TRY IT:
Give the number of lines in the data below containing the word "Marwan", with no other text.

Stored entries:
-.-.-
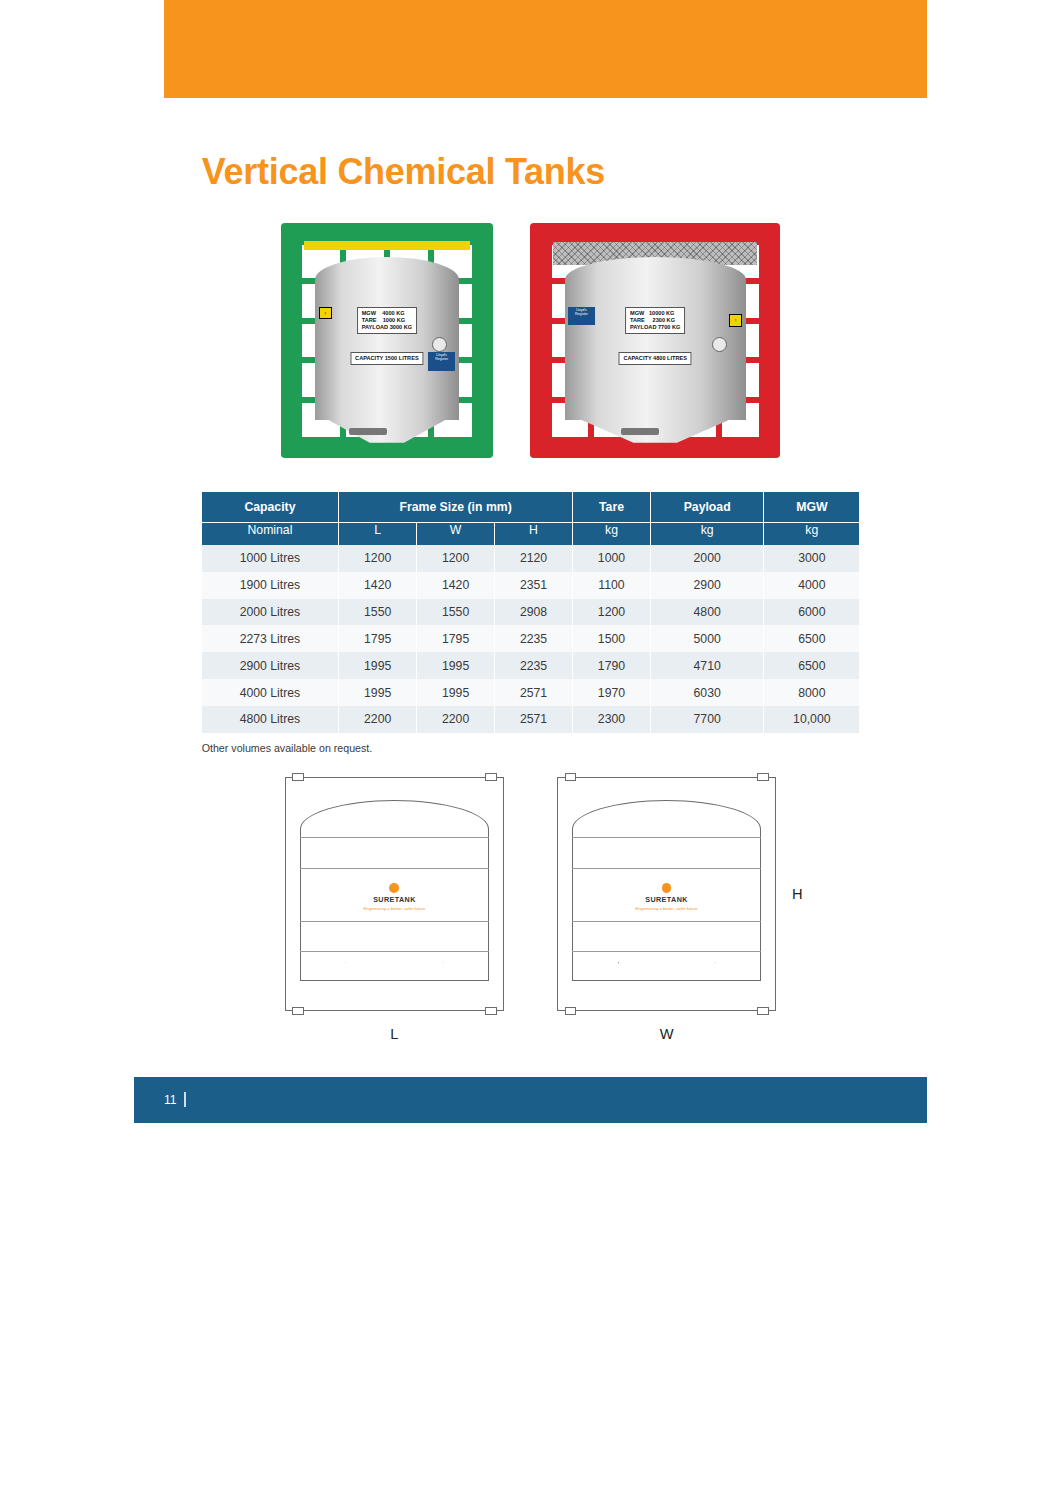Vertical Chemical Tanks
MGW 4000 KG
TARE 1000 KG
PAYLOAD 3000 KG
CAPACITY 1500 LITRES
!
Lloyd's
Register
MGW 10000 KG
TARE 2300 KG
PAYLOAD 7700 KG
CAPACITY 4800 LITRES
!
Lloyd's
Register
| Capacity | Frame Size (in mm) | Tare | Payload | MGW |
| --- | --- | --- | --- | --- |
| Nominal | L | W | H | kg | kg | kg |
| 1000 Litres | 1200 | 1200 | 2120 | 1000 | 2000 | 3000 |
| 1900 Litres | 1420 | 1420 | 2351 | 1100 | 2900 | 4000 |
| 2000 Litres | 1550 | 1550 | 2908 | 1200 | 4800 | 6000 |
| 2273 Litres | 1795 | 1795 | 2235 | 1500 | 5000 | 6500 |
| 2900 Litres | 1995 | 1995 | 2235 | 1790 | 4710 | 6500 |
| 4000 Litres | 1995 | 1995 | 2571 | 1970 | 6030 | 8000 |
| 4800 Litres | 2200 | 2200 | 2571 | 2300 | 7700 | 10,000 |
Other volumes available on request.
SURETANK
Engineering a better, safer future
L
SURETANK
Engineering a better, safer future
W
H
11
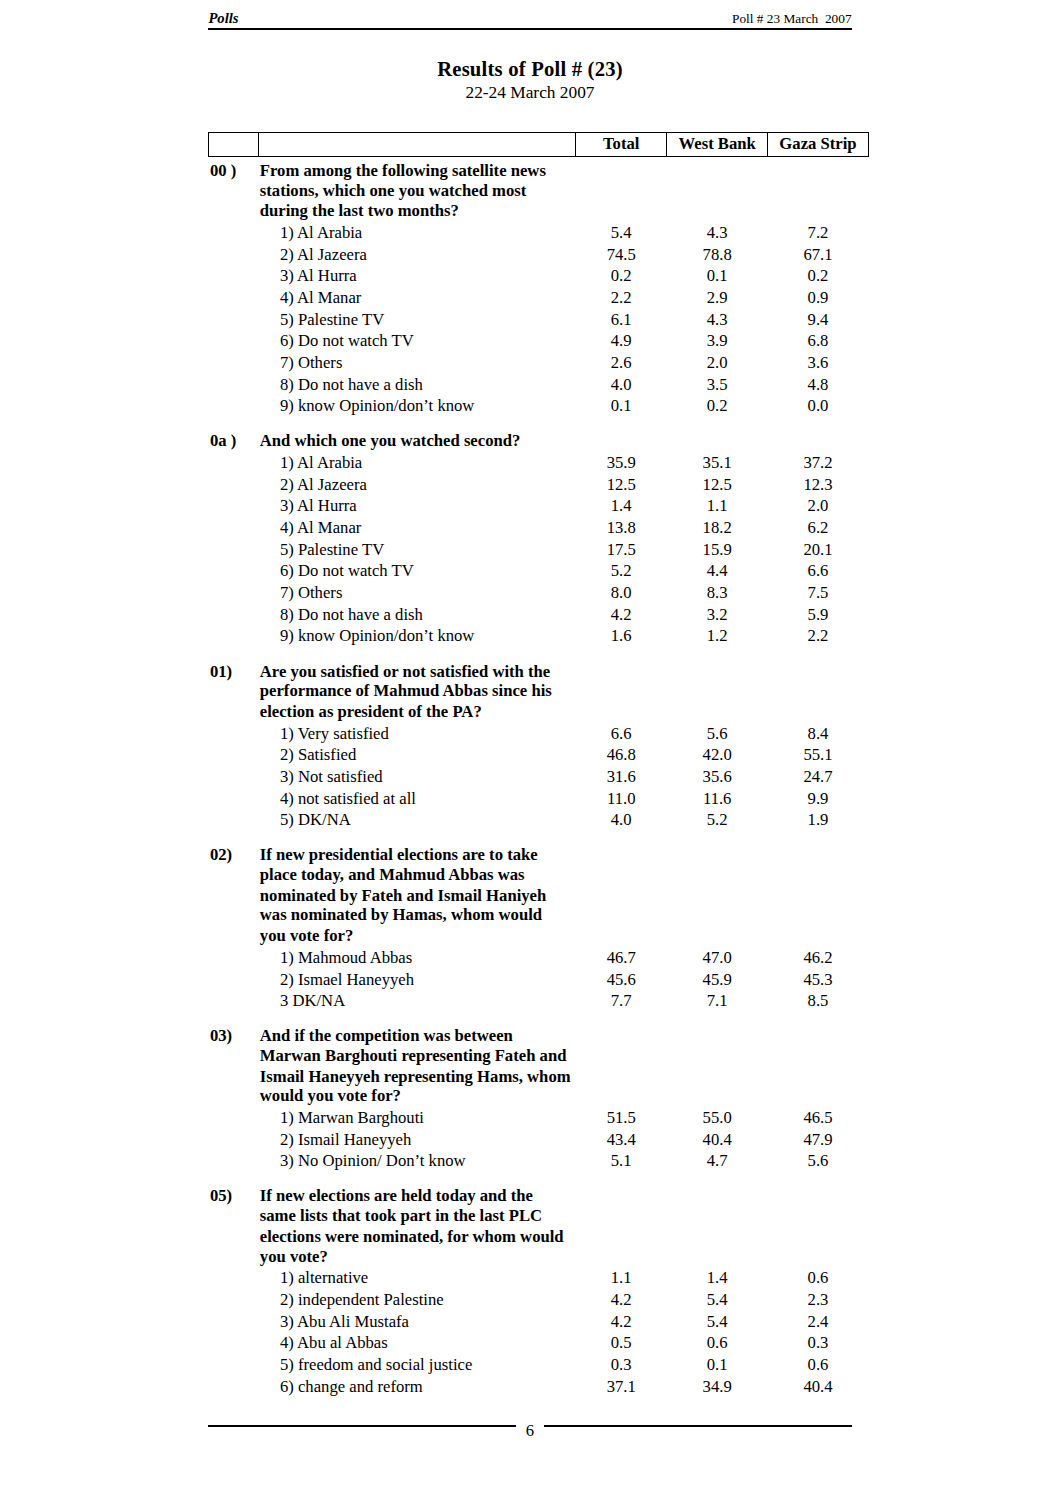Polls
Poll # 23 March 2007
Results of Poll # (23)
22-24 March 2007
| | | Total | West Bank | Gaza Strip |
| 00 ) | From among the following satellite news stations, which one you watched most | | | |
| | during the last two months? | | | |
| | 1) Al Arabia | 5.4 | 4.3 | 7.2 |
| | 2) Al Jazeera | 74.5 | 78.8 | 67.1 |
| | 3) Al Hurra | 0.2 | 0.1 | 0.2 |
| | 4) Al Manar | 2.2 | 2.9 | 0.9 |
| | 5) Palestine TV | 6.1 | 4.3 | 9.4 |
| | 6) Do not watch TV | 4.9 | 3.9 | 6.8 |
| | 7) Others | 2.6 | 2.0 | 3.6 |
| | 8) Do not have a dish | 4.0 | 3.5 | 4.8 |
| | 9) know Opinion/don’t know | 0.1 | 0.2 | 0.0 |
| 0a ) | And which one you watched second? | | | |
| | 1) Al Arabia | 35.9 | 35.1 | 37.2 |
| | 2) Al Jazeera | 12.5 | 12.5 | 12.3 |
| | 3) Al Hurra | 1.4 | 1.1 | 2.0 |
| | 4) Al Manar | 13.8 | 18.2 | 6.2 |
| | 5) Palestine TV | 17.5 | 15.9 | 20.1 |
| | 6) Do not watch TV | 5.2 | 4.4 | 6.6 |
| | 7) Others | 8.0 | 8.3 | 7.5 |
| | 8) Do not have a dish | 4.2 | 3.2 | 5.9 |
| | 9) know Opinion/don’t know | 1.6 | 1.2 | 2.2 |
| 01) | Are you satisfied or not satisfied with the performance of Mahmud Abbas since his | | | |
| | election as president of the PA? | | | |
| | 1) Very satisfied | 6.6 | 5.6 | 8.4 |
| | 2) Satisfied | 46.8 | 42.0 | 55.1 |
| | 3) Not satisfied | 31.6 | 35.6 | 24.7 |
| | 4) not satisfied at all | 11.0 | 11.6 | 9.9 |
| | 5) DK/NA | 4.0 | 5.2 | 1.9 |
| 02) | If new presidential elections are to take place today, and Mahmud Abbas was | | | |
| | nominated by Fateh and Ismail Haniyeh was nominated by Hamas, whom would | | | |
| | you vote for? | | | |
| | 1) Mahmoud Abbas | 46.7 | 47.0 | 46.2 |
| | 2) Ismael Haneyyeh | 45.6 | 45.9 | 45.3 |
| | 3 DK/NA | 7.7 | 7.1 | 8.5 |
| 03) | And if the competition was between Marwan Barghouti representing Fateh and | | | |
| | Ismail Haneyyeh representing Hams, whom would you vote for? | | | |
| | 1) Marwan Barghouti | 51.5 | 55.0 | 46.5 |
| | 2) Ismail Haneyyeh | 43.4 | 40.4 | 47.9 |
| | 3) No Opinion/ Don’t know | 5.1 | 4.7 | 5.6 |
| 05) | If new elections are held today and the same lists that took part in the last PLC | | | |
| | elections were nominated, for whom would you vote? | | | |
| | 1) alternative | 1.1 | 1.4 | 0.6 |
| | 2) independent Palestine | 4.2 | 5.4 | 2.3 |
| | 3) Abu Ali Mustafa | 4.2 | 5.4 | 2.4 |
| | 4) Abu al Abbas | 0.5 | 0.6 | 0.3 |
| | 5) freedom and social justice | 0.3 | 0.1 | 0.6 |
| | 6) change and reform | 37.1 | 34.9 | 40.4 |
6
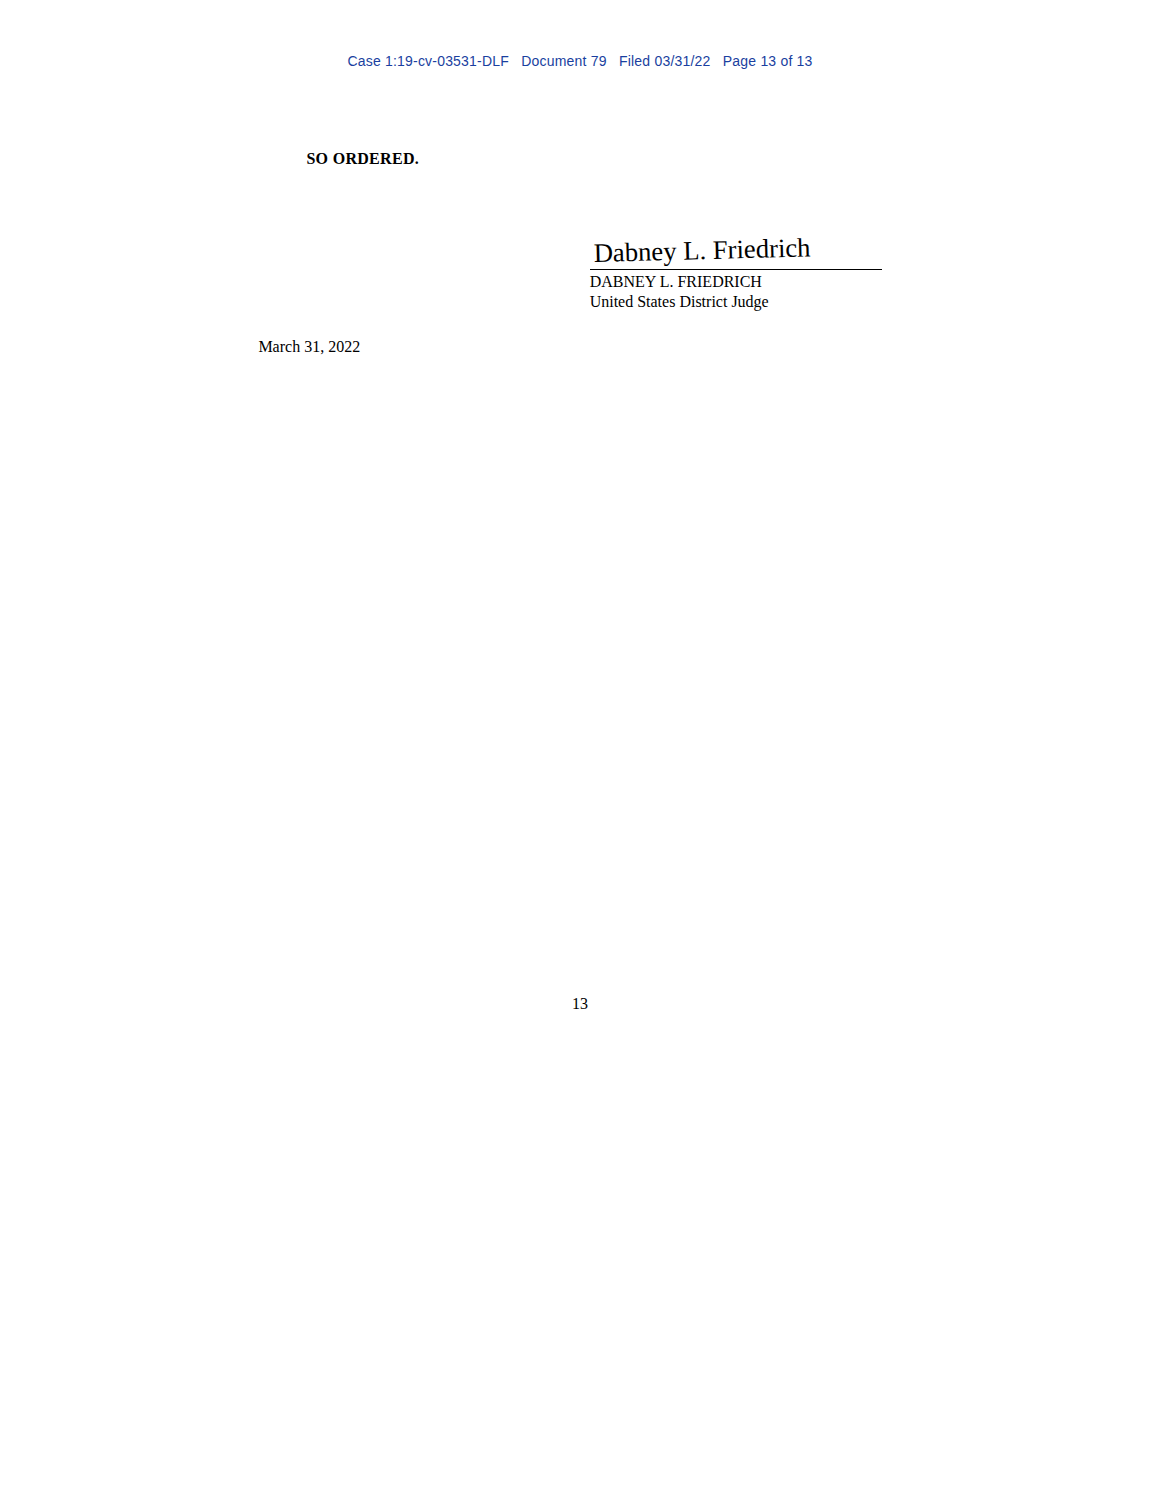Case 1:19-cv-03531-DLF Document 79 Filed 03/31/22 Page 13 of 13
SO ORDERED.
Dabney L. Friedrich
DABNEY L. FRIEDRICH
United States District Judge
March 31, 2022
13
-.-.-
RESPONSE BOX:
2